### How to complete this task
Each entry below must be written out exactly, with pictures left out.

### Landmark coordinate records
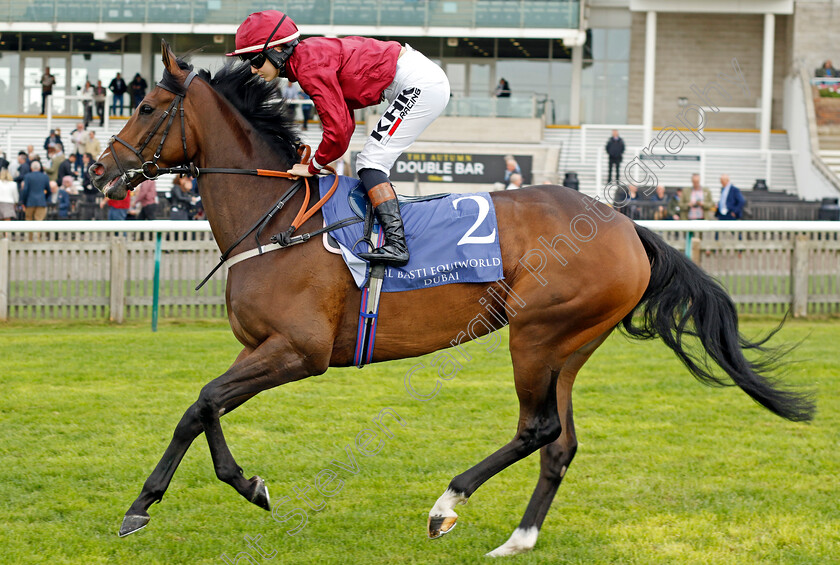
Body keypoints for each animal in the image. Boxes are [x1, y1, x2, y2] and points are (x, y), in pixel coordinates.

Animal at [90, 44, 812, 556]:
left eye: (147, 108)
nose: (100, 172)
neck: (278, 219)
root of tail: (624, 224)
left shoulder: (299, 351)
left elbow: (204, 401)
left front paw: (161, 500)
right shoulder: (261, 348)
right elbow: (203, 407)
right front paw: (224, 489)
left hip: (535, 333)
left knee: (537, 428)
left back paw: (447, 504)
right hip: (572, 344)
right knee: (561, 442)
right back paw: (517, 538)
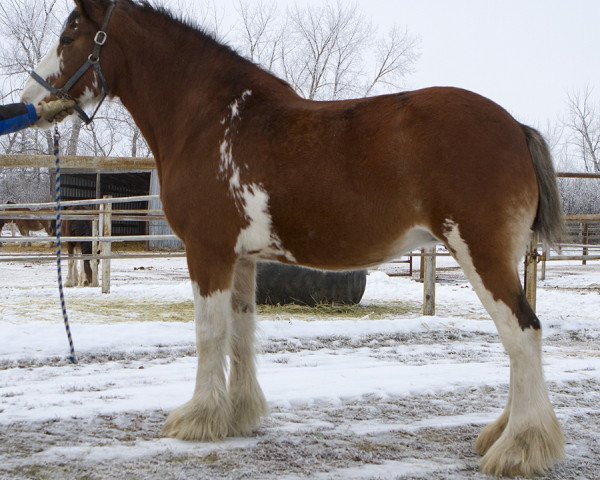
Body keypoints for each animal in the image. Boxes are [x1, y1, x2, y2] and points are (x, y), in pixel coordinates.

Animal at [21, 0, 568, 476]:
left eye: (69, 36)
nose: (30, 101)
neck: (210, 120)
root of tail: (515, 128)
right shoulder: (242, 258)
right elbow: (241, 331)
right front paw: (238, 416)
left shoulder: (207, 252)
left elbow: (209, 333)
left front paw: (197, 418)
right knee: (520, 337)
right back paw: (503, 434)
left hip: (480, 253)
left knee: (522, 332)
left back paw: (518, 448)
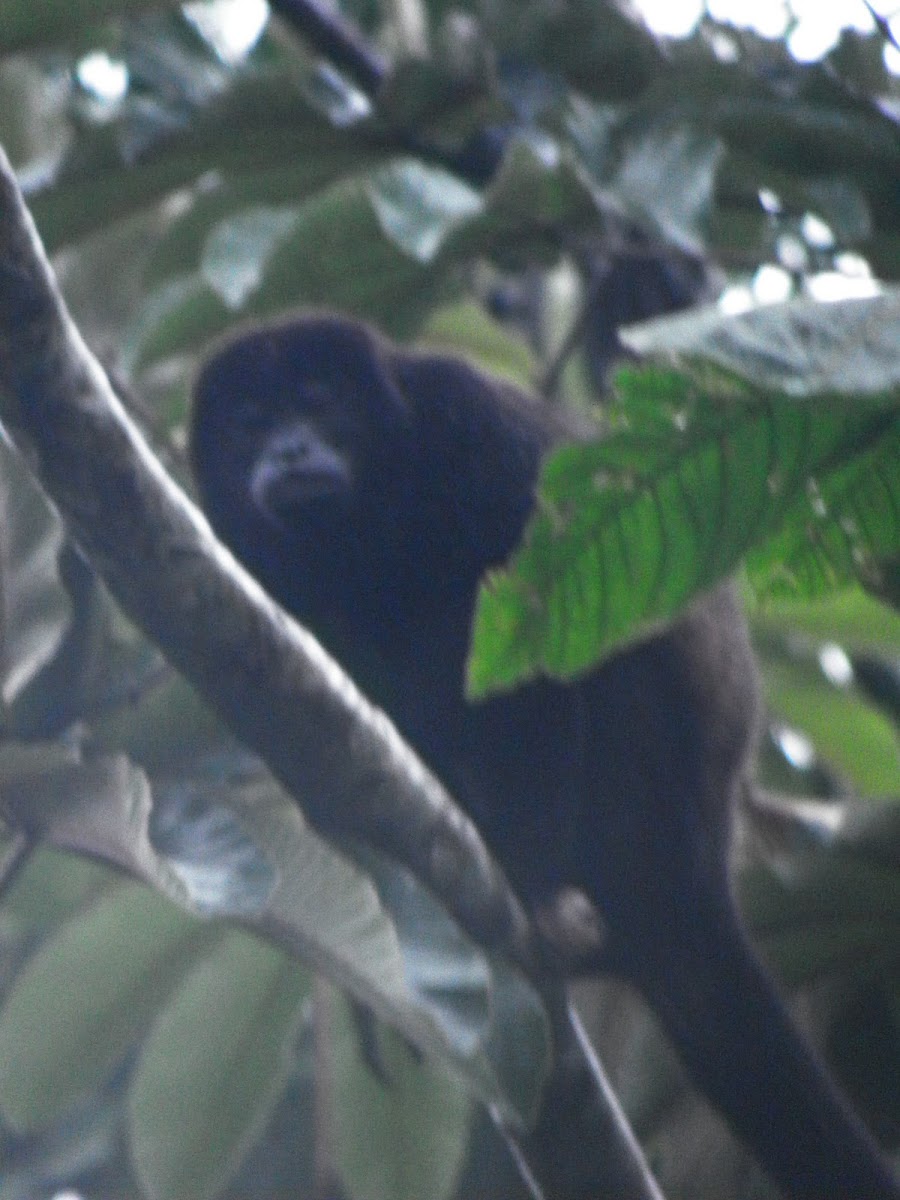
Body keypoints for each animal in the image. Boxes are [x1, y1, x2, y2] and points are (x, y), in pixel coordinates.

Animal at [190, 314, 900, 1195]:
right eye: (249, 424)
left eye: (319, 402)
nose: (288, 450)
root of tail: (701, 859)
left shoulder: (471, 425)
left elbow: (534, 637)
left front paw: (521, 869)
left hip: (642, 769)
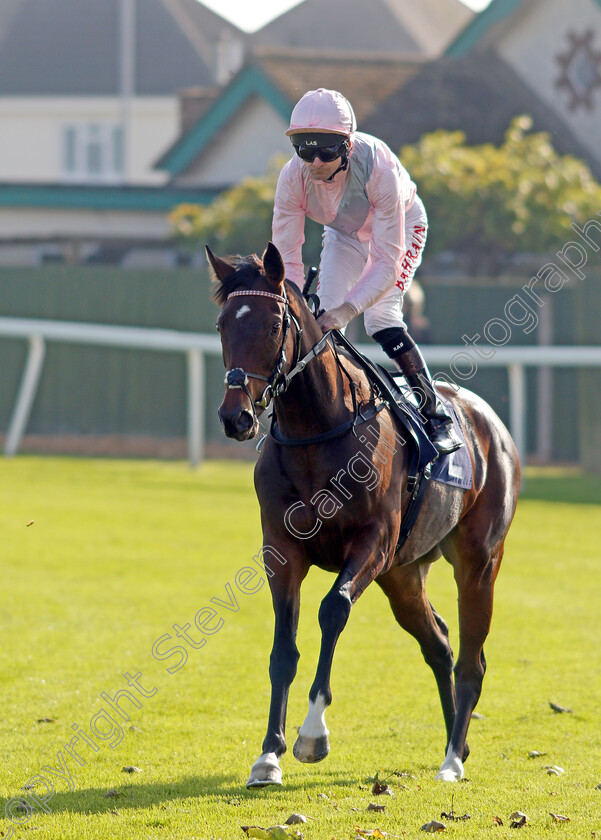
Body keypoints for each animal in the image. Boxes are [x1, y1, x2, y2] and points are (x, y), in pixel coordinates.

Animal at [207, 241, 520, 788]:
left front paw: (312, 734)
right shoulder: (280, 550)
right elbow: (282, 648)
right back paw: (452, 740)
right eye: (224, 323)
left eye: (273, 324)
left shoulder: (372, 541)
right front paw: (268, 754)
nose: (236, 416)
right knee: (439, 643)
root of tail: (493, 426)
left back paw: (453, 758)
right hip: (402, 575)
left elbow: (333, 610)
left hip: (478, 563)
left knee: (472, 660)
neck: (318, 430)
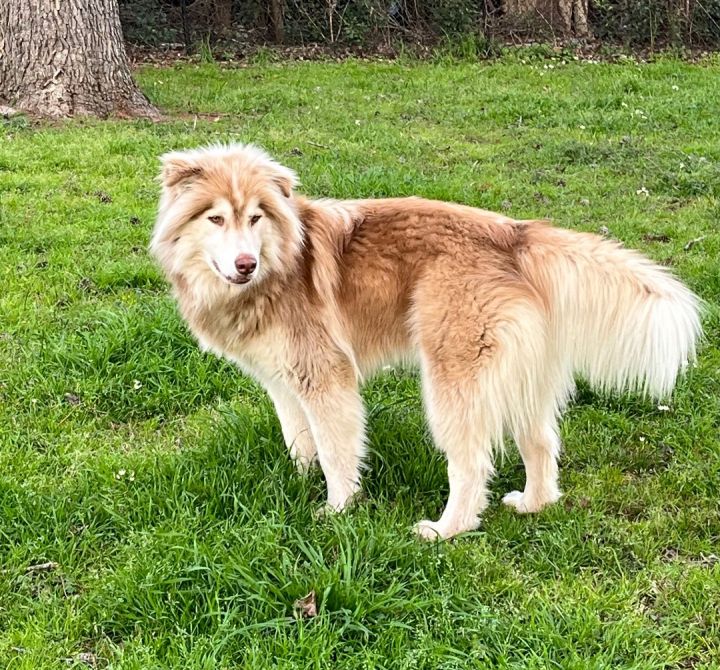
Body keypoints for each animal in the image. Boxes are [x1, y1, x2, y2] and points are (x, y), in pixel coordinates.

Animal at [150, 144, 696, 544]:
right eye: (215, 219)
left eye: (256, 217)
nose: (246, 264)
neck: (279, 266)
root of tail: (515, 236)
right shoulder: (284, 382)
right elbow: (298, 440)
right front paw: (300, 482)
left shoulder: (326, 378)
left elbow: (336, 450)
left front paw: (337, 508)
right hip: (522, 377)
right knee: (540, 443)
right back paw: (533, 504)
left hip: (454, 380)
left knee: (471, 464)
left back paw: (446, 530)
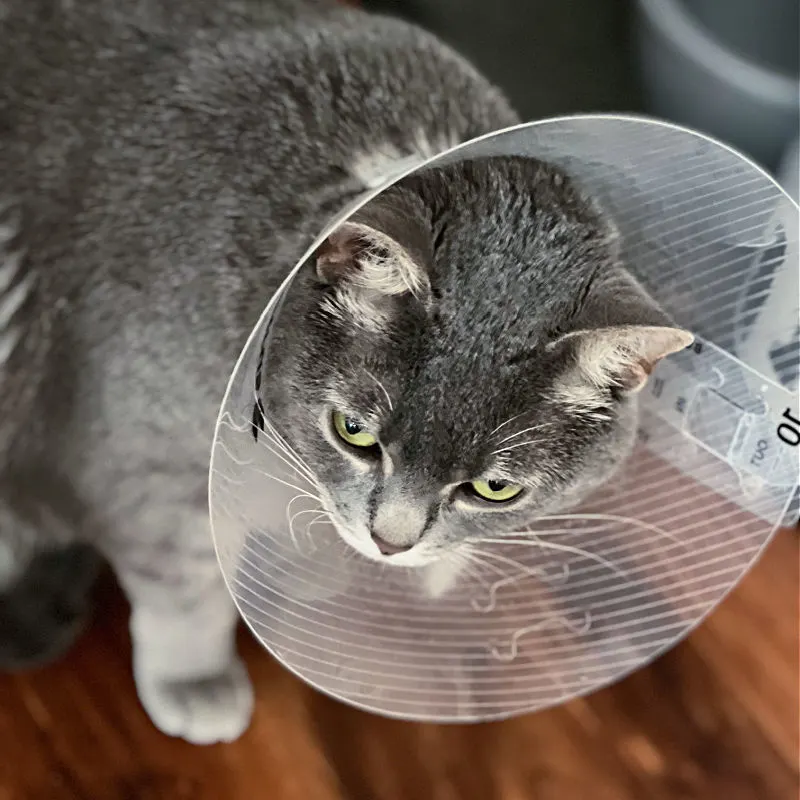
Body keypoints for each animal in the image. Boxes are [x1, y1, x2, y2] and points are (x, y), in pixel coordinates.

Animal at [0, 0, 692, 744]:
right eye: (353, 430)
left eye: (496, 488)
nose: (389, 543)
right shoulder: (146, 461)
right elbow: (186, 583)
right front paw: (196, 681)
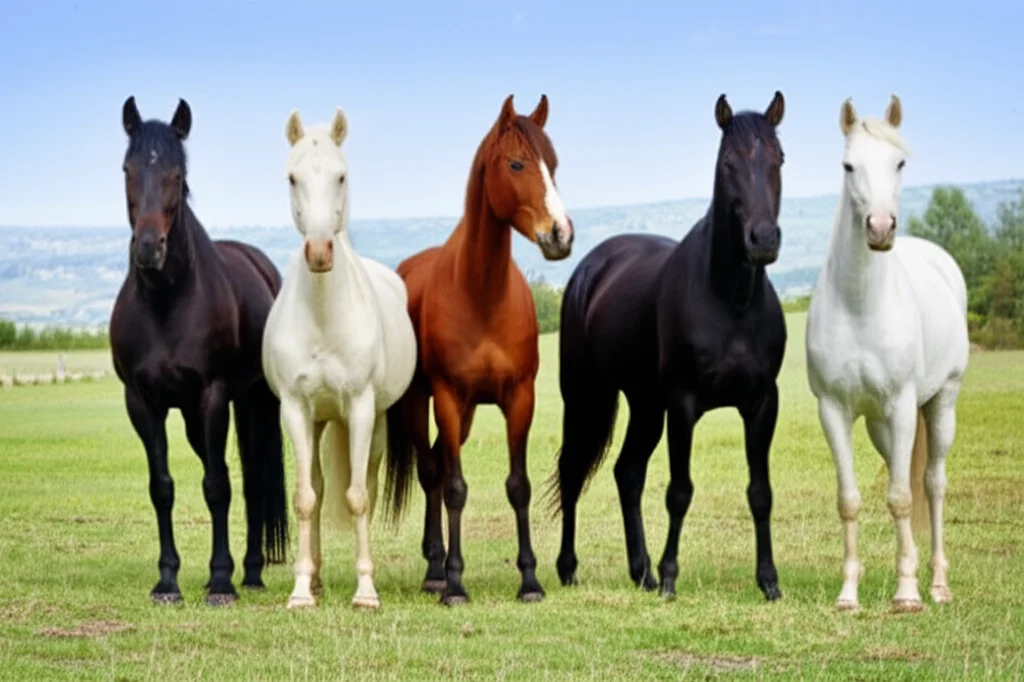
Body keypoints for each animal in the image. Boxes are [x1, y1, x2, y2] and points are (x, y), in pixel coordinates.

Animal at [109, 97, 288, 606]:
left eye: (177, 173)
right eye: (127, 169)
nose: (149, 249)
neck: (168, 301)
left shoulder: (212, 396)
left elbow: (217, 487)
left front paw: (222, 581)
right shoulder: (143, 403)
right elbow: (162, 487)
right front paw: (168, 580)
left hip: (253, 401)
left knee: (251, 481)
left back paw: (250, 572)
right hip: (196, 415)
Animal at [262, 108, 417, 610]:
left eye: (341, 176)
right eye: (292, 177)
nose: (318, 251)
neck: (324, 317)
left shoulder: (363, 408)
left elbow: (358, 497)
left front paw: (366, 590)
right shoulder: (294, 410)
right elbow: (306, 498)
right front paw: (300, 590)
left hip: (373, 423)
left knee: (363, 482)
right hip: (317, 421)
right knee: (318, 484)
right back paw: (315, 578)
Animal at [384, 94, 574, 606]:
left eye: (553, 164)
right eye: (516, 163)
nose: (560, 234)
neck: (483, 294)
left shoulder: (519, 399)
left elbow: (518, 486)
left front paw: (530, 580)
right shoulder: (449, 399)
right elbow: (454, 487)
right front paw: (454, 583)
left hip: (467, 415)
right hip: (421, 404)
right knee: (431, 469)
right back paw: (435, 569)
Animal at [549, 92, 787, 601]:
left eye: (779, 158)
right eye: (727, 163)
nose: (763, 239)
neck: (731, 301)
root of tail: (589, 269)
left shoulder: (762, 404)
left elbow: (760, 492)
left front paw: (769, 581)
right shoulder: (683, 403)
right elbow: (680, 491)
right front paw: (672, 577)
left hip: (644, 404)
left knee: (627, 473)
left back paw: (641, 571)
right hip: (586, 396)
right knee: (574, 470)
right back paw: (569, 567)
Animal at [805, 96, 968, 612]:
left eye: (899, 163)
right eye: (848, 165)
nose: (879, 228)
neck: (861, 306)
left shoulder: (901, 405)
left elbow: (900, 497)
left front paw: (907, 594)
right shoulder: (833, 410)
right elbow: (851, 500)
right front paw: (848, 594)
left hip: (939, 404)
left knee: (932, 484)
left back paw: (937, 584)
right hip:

### Task answer
Body keypoints for each animal in the image. Boxes are [x1, y1, x2, y2] and points are (x, y), in pixel coordinates.

Animal at [90, 44, 812, 556]:
left eye: (147, 108)
nose: (100, 172)
neck: (278, 219)
root of tail: (624, 224)
left shoulder: (299, 351)
left elbow: (204, 401)
left front paw: (161, 500)
right shoulder: (261, 348)
right elbow: (203, 407)
right front paw: (224, 489)
left hip: (535, 333)
left knee: (537, 428)
left back paw: (447, 504)
right hip: (572, 344)
right knee: (561, 442)
right back paw: (517, 538)
Body keypoints for each animal in the image. Boxes are [x1, y1, x2, y2] and points are (x, y), in pixel coordinates.

Animal at [21, 0, 568, 476]:
left eye: (69, 36)
nose: (30, 101)
neck: (210, 120)
root of tail: (515, 128)
right shoulder: (242, 258)
right elbow: (241, 331)
right front paw: (238, 416)
left shoulder: (207, 252)
left elbow: (209, 333)
left front paw: (197, 418)
right knee: (520, 337)
right back paw: (503, 434)
left hip: (480, 253)
left knee: (522, 332)
left back paw: (518, 448)
Body keypoints for each animal in the image. Boxes are [x1, y1, x2, y2] and points are (x, y), in pixel coordinates.

Animal at [190, 314, 900, 1195]:
right eye: (249, 424)
left eye: (319, 402)
nose: (288, 450)
root of tail: (701, 859)
left shoulder: (471, 425)
left elbow: (534, 637)
left front paw: (521, 869)
left hip: (642, 769)
Body keypoints for each animal in the image. Boxes are [x1, y1, x2, y2] and points are (x, y), in pixel coordinates.

Animal at [207, 241, 520, 788]:
left front paw: (312, 734)
right shoulder: (280, 550)
right elbow: (282, 648)
right back paw: (452, 740)
right eye: (224, 323)
left eye: (273, 324)
left shoulder: (372, 541)
right front paw: (268, 754)
nose: (236, 416)
right knee: (439, 643)
root of tail: (493, 426)
left back paw: (453, 758)
right hip: (402, 575)
left elbow: (333, 610)
left hip: (478, 563)
left knee: (472, 660)
neck: (318, 430)
Body keypoints for each animal in the image. Boxes are [x1, y1, x2, y2] and points are (x, y), in pixel coordinates.

Animal at [150, 144, 696, 544]:
right eye: (215, 219)
left eye: (256, 217)
nose: (246, 264)
neck: (279, 266)
root of tail: (515, 236)
right shoulder: (284, 382)
right elbow: (298, 440)
right front paw: (300, 482)
left shoulder: (326, 378)
left elbow: (336, 450)
left front paw: (337, 508)
right hip: (522, 377)
right knee: (540, 443)
right back paw: (533, 504)
left hip: (454, 380)
left knee: (471, 464)
left back paw: (446, 530)
Body keypoints for each animal in the image. Boxes are [x1, y1, x2, y2] and points are (x, y), in pixel coordinates.

Animal at [0, 0, 692, 744]:
right eye: (353, 430)
left eye: (496, 488)
nose: (389, 543)
right shoulder: (146, 461)
right elbow: (186, 583)
right front paw: (196, 681)
Body keypoints for each animal in the image. Boxes are [x1, y1, x2, y2] and points are (x, y), in pixel coordinates.

Animal at [109, 97, 288, 606]:
left eye: (177, 173)
right eye: (127, 169)
nose: (149, 249)
neck: (168, 301)
left shoulder: (212, 396)
left elbow: (217, 487)
left front paw: (222, 581)
right shoulder: (143, 403)
right elbow: (162, 487)
right front paw: (168, 580)
left hip: (253, 401)
left knee: (251, 481)
left back paw: (250, 572)
right hip: (196, 415)
Animal at [262, 108, 417, 610]:
left eye: (341, 176)
right eye: (292, 177)
nose: (318, 251)
neck: (324, 317)
left shoulder: (363, 408)
left elbow: (358, 497)
left front paw: (366, 590)
right shoulder: (294, 410)
right elbow: (306, 498)
right front paw: (300, 590)
left hip: (373, 423)
left knee: (363, 482)
right hip: (317, 421)
right knee: (318, 484)
right back paw: (315, 578)
Animal at [384, 94, 574, 606]:
left eye: (553, 164)
right eye: (516, 163)
nose: (560, 234)
neck: (483, 294)
left shoulder: (519, 399)
left elbow: (518, 486)
left front paw: (530, 580)
right shoulder: (449, 399)
right elbow: (454, 487)
right front paw: (454, 583)
left hip: (467, 415)
right hip: (421, 404)
right knee: (431, 469)
right back paw: (435, 569)
Animal at [549, 92, 787, 601]:
left eye: (779, 158)
right eye: (727, 163)
nose: (763, 239)
neck: (731, 301)
root of tail: (589, 269)
left shoulder: (762, 404)
left elbow: (760, 492)
left front paw: (769, 581)
right shoulder: (683, 403)
right elbow: (680, 491)
right front paw: (672, 577)
left hip: (644, 404)
left knee: (627, 473)
left back paw: (641, 571)
right hip: (586, 396)
right knee: (574, 470)
right back paw: (569, 567)
Animal at [805, 96, 968, 612]:
left eye: (899, 163)
right eye: (848, 165)
nose: (879, 228)
neck: (861, 306)
left shoulder: (901, 405)
left elbow: (900, 497)
left front paw: (907, 594)
right shoulder: (833, 410)
right elbow: (851, 500)
right front paw: (848, 594)
left hip: (939, 404)
left knee: (932, 484)
left back paw: (937, 584)
right hip:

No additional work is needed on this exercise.